_Document structure recognition data:_
▼

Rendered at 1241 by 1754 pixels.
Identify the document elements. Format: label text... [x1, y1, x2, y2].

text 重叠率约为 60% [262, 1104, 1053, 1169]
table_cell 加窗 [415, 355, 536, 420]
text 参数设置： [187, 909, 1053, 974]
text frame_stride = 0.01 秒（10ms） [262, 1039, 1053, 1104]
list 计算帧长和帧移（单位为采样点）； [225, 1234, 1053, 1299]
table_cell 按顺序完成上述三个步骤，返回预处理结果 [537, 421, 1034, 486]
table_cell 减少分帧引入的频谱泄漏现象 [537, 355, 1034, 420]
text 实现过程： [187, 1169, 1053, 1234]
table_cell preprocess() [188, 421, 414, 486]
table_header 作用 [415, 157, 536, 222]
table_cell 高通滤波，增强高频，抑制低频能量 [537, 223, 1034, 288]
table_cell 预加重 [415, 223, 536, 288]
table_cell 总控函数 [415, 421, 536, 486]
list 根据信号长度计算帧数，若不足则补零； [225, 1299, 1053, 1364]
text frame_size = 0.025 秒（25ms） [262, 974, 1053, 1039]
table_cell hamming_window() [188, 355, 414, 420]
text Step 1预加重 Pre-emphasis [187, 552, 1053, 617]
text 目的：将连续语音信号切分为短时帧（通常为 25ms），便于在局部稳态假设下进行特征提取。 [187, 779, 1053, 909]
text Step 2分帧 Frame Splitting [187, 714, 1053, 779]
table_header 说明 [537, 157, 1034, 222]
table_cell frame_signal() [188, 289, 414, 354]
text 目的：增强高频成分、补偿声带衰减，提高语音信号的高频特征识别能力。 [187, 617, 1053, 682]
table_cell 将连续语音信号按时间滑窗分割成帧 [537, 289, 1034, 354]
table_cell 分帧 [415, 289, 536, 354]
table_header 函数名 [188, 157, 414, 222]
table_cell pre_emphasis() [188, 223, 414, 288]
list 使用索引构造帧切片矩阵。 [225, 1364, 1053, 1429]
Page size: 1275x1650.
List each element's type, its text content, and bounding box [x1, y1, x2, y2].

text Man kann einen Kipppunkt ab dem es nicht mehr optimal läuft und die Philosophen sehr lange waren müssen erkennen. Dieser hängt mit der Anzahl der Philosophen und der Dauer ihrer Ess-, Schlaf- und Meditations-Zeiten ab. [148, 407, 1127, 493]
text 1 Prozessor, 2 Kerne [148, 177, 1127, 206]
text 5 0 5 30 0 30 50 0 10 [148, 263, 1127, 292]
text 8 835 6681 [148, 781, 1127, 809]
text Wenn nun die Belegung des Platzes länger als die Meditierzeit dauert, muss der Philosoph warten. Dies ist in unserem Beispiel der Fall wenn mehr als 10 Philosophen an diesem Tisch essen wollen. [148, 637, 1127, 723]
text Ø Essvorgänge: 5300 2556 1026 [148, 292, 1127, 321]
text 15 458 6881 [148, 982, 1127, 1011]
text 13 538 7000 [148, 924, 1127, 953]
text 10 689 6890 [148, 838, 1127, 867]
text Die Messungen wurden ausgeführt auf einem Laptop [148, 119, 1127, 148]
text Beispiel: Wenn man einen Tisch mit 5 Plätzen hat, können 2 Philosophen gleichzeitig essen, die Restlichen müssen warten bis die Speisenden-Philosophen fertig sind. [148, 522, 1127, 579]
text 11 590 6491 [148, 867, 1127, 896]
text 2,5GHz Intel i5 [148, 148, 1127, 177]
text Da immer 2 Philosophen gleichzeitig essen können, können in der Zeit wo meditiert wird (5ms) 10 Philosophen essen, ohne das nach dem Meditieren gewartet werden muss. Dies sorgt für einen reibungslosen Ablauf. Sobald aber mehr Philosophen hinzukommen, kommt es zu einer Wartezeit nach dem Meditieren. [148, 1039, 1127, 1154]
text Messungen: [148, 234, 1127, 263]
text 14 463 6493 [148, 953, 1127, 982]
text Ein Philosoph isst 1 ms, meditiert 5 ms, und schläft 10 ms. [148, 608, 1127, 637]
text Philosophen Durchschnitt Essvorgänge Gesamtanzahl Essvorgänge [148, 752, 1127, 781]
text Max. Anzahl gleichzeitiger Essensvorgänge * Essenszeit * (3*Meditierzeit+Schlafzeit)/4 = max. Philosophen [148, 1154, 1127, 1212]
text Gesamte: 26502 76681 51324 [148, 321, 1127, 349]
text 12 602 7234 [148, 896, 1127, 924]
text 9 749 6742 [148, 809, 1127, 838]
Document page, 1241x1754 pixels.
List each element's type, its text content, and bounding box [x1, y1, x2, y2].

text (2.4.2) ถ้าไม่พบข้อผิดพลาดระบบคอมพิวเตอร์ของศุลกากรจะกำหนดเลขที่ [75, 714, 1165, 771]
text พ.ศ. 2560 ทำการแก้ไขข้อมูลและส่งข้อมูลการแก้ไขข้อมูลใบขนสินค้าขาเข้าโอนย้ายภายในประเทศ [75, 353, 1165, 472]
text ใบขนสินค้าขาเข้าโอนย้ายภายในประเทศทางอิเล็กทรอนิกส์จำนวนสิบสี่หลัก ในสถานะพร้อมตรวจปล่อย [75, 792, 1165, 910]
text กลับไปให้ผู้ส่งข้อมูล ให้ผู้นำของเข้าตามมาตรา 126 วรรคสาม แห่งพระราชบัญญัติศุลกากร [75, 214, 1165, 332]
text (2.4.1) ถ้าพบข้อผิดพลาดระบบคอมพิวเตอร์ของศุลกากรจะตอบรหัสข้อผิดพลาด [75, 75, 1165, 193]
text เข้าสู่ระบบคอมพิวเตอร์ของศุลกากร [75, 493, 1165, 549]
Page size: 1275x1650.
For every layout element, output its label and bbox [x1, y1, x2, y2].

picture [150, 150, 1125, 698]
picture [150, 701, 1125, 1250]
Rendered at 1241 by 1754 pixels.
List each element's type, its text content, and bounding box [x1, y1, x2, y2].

▲

_Exercise description:_ Your answer should be the lines above that contain the word "ของศ", copied out.

_Task response:_
text (2.4.2) ถ้าไม่พบข้อผิดพลาดระบบคอมพิวเตอร์ของศุลกากรจะกำหนดเลขที่ [75, 714, 1165, 771]
text (2.4.1) ถ้าพบข้อผิดพลาดระบบคอมพิวเตอร์ของศุลกากรจะตอบรหัสข้อผิดพลาด [75, 75, 1165, 193]
text เข้าสู่ระบบคอมพิวเตอร์ของศุลกากร [75, 493, 1165, 549]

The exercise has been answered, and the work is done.